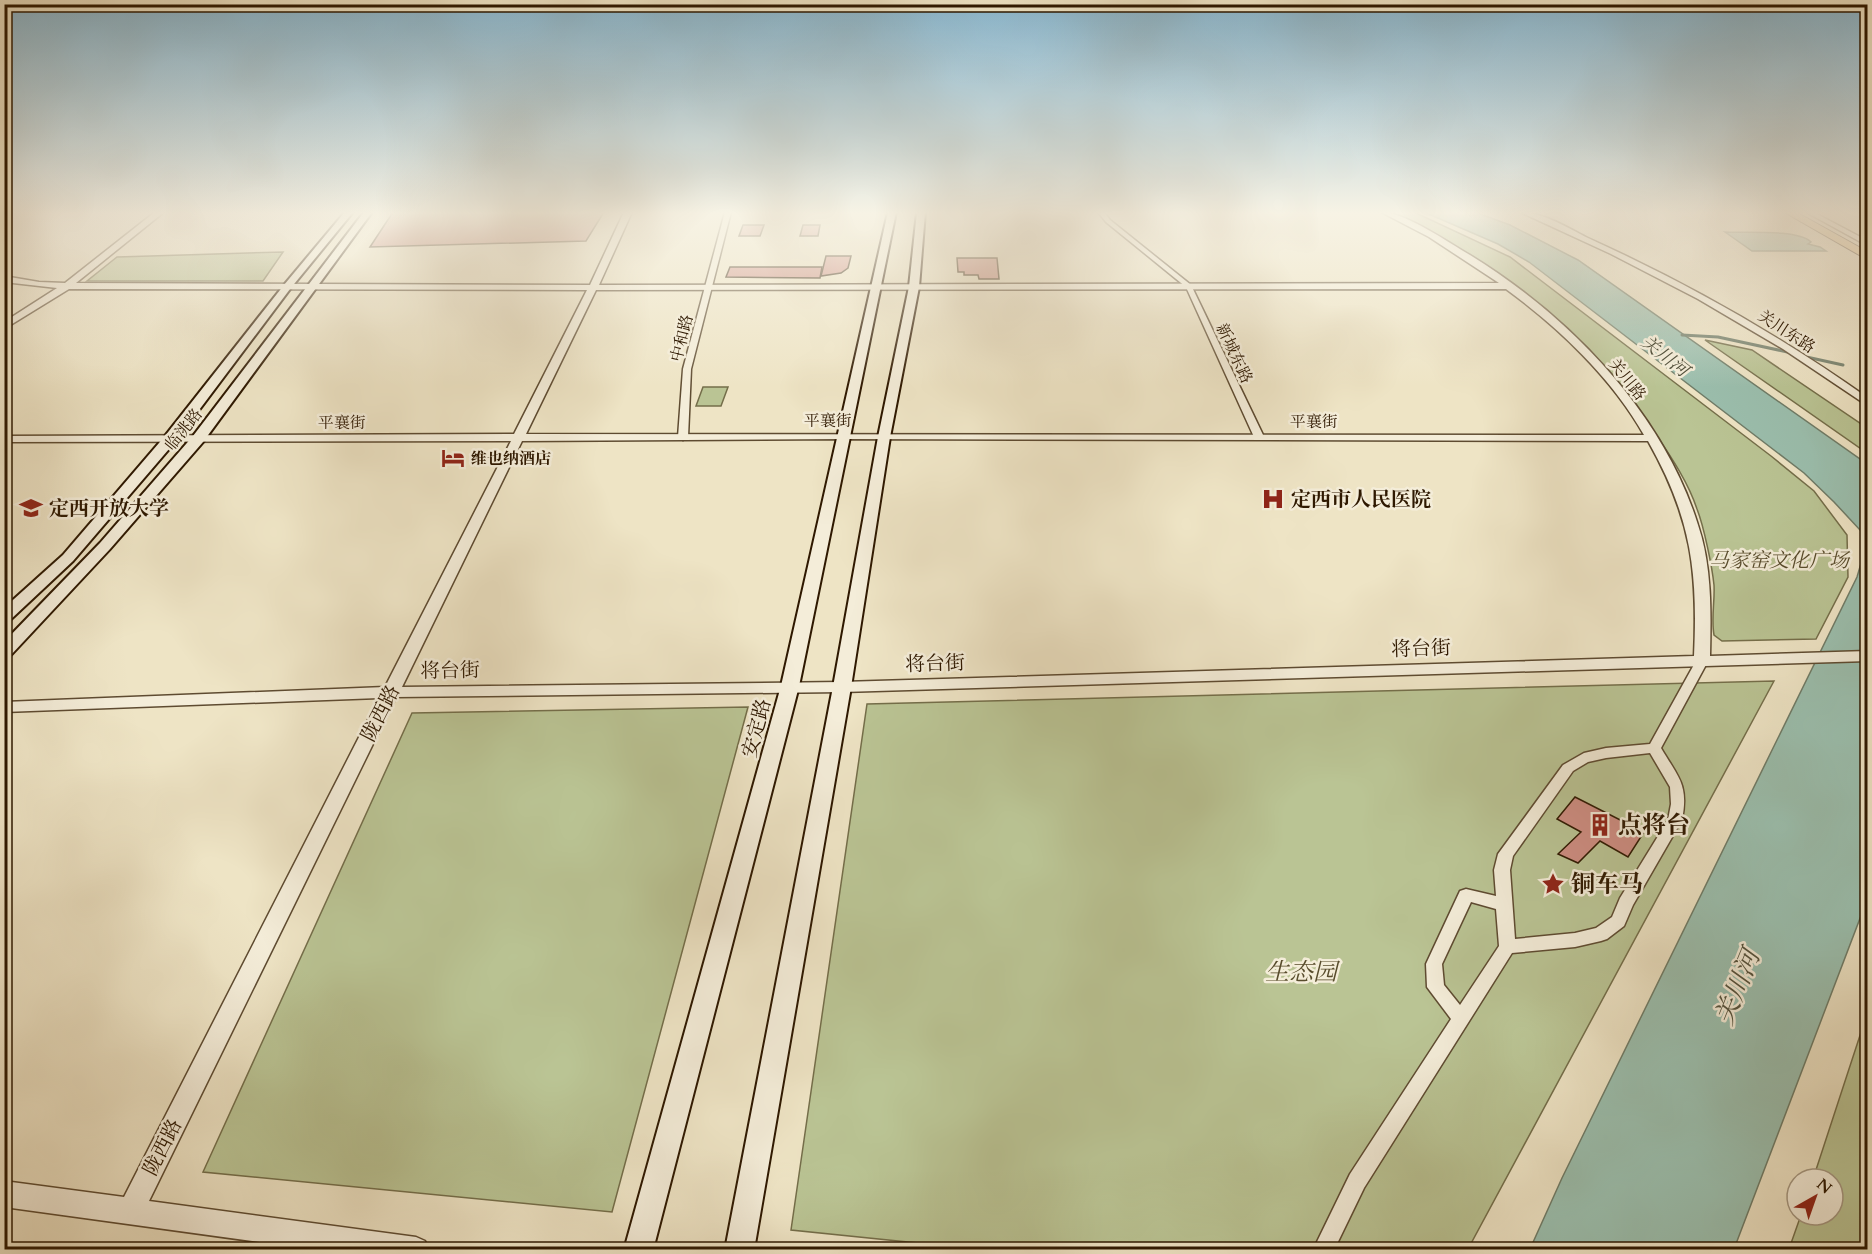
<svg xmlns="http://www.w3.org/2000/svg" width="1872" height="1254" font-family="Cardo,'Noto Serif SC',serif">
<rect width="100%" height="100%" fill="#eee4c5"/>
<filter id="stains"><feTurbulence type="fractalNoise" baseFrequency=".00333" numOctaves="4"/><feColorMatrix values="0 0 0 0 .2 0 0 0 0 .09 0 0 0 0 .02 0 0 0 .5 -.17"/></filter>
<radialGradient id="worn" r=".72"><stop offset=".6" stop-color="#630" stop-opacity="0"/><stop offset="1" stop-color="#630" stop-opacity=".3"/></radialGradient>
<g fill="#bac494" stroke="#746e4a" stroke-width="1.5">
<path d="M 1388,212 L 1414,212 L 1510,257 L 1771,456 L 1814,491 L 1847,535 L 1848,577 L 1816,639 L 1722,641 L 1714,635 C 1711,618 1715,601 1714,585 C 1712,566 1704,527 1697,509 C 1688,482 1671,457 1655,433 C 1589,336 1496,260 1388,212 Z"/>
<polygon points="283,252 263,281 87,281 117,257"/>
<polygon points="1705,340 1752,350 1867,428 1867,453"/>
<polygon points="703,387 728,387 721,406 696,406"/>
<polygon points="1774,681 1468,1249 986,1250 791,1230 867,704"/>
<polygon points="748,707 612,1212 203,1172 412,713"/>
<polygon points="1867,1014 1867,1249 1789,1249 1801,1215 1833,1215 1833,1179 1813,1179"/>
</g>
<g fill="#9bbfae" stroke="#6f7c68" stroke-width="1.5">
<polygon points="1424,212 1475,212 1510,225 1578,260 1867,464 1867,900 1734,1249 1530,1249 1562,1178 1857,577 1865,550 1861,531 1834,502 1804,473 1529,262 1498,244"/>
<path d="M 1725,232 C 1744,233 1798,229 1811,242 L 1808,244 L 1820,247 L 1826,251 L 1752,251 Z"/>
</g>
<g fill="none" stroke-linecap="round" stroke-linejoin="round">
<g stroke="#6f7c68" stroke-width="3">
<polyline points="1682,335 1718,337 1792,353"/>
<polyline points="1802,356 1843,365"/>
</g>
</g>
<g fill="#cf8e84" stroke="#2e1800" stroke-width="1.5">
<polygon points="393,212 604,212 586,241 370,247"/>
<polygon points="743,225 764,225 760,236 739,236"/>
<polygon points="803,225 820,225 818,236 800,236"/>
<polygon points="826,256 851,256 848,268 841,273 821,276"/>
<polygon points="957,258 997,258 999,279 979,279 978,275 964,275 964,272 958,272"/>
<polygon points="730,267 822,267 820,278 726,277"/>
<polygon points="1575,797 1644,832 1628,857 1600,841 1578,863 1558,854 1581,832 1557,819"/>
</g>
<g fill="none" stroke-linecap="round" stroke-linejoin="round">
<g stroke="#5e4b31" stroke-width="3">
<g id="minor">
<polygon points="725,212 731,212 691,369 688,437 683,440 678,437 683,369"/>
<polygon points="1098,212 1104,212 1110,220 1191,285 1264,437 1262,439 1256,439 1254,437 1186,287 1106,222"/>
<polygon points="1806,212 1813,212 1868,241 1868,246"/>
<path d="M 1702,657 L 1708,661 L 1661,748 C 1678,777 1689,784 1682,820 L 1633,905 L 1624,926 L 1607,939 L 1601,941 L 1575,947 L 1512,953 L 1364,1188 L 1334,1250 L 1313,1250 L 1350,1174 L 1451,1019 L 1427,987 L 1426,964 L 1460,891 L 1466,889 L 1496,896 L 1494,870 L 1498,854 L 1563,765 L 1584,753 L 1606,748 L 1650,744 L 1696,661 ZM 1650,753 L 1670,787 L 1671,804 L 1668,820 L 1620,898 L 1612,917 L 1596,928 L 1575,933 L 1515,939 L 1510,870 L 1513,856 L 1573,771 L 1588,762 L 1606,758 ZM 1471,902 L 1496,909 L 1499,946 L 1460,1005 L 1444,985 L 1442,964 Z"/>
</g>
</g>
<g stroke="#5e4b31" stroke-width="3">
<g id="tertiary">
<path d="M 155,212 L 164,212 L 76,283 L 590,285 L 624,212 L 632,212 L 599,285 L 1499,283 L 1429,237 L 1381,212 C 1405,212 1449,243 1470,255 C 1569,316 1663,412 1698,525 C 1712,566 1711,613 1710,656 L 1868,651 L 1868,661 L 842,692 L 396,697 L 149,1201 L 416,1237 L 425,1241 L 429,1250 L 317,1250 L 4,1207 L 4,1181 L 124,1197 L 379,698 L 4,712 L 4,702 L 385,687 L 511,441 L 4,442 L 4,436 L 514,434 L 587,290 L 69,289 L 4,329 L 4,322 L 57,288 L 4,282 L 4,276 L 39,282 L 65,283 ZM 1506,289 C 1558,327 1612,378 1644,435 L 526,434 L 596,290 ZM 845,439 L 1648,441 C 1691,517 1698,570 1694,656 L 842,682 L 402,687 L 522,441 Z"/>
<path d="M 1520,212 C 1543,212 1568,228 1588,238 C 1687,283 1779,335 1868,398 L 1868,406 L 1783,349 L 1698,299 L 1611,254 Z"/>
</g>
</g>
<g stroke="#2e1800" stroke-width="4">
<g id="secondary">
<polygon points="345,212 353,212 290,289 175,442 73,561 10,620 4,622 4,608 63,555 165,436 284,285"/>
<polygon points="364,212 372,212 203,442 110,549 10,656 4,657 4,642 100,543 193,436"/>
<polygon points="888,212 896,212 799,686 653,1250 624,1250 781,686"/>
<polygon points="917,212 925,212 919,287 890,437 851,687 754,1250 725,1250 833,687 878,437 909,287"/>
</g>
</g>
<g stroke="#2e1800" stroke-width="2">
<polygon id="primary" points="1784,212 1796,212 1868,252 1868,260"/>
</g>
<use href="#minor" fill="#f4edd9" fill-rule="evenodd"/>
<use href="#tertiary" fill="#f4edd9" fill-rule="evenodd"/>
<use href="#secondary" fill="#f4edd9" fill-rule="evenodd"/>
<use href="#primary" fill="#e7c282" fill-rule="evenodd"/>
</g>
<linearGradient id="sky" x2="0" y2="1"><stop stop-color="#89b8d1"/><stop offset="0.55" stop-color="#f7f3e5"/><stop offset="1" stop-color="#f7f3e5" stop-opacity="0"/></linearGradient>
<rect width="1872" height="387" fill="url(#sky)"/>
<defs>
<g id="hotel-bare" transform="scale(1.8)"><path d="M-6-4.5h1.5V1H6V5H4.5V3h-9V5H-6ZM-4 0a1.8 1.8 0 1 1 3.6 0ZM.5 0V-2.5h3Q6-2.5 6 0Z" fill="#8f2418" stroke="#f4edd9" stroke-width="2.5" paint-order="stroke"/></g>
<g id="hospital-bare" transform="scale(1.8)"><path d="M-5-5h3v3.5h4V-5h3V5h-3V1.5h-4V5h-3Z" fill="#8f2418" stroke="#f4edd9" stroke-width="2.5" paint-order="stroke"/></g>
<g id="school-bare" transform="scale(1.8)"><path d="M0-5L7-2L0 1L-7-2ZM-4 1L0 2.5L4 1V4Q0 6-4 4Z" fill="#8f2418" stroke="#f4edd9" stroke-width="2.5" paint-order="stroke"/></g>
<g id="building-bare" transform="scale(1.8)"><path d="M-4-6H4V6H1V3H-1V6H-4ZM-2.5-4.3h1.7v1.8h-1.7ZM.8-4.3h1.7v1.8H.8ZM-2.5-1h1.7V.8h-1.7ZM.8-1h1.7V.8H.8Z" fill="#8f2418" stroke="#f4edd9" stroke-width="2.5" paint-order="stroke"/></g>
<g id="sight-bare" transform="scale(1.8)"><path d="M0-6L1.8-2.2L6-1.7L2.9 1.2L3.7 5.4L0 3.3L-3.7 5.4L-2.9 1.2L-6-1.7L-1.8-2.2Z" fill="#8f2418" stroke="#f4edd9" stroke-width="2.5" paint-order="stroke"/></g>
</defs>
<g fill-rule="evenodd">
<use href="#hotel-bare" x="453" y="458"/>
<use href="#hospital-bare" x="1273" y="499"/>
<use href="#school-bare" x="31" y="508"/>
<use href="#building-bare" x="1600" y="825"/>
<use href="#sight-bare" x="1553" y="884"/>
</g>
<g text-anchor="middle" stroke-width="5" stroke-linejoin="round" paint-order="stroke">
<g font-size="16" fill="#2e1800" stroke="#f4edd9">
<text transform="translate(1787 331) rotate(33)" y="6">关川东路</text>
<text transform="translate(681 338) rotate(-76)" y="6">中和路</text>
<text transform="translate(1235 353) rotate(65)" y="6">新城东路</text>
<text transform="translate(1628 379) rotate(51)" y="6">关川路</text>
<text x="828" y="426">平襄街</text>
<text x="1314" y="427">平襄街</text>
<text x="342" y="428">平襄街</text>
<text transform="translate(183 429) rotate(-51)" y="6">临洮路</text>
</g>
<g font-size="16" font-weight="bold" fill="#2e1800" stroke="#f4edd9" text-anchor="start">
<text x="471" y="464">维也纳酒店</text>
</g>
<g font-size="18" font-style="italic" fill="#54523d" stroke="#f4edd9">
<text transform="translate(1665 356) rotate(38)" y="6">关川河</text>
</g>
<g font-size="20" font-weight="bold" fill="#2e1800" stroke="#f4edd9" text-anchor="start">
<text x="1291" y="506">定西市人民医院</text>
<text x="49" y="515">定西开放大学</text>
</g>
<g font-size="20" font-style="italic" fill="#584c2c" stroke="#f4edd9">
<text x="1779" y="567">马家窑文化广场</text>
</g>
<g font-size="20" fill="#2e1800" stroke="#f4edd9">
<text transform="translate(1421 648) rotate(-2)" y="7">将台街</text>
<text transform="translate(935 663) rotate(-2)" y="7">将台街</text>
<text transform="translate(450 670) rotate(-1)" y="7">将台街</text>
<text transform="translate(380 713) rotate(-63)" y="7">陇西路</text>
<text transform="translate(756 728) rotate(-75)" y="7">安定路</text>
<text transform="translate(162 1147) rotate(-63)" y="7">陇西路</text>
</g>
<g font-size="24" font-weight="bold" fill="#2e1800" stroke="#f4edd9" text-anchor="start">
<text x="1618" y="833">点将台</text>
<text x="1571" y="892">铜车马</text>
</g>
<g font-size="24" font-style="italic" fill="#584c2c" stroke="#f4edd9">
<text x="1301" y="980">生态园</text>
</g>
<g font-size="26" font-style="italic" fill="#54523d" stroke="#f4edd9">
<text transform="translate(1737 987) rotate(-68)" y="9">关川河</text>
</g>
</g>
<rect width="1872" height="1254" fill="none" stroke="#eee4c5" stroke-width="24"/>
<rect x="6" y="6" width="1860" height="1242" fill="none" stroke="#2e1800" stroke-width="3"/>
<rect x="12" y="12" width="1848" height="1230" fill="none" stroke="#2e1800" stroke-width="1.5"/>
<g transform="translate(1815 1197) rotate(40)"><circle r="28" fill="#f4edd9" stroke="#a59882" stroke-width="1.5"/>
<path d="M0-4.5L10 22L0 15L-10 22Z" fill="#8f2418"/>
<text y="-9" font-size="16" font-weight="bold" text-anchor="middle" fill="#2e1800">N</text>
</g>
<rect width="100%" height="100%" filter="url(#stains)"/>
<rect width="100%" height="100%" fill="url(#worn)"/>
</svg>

• What the task requires: Reply with the number of lines in the data that include the string "middle" and nothing else.

• Exercise output: 2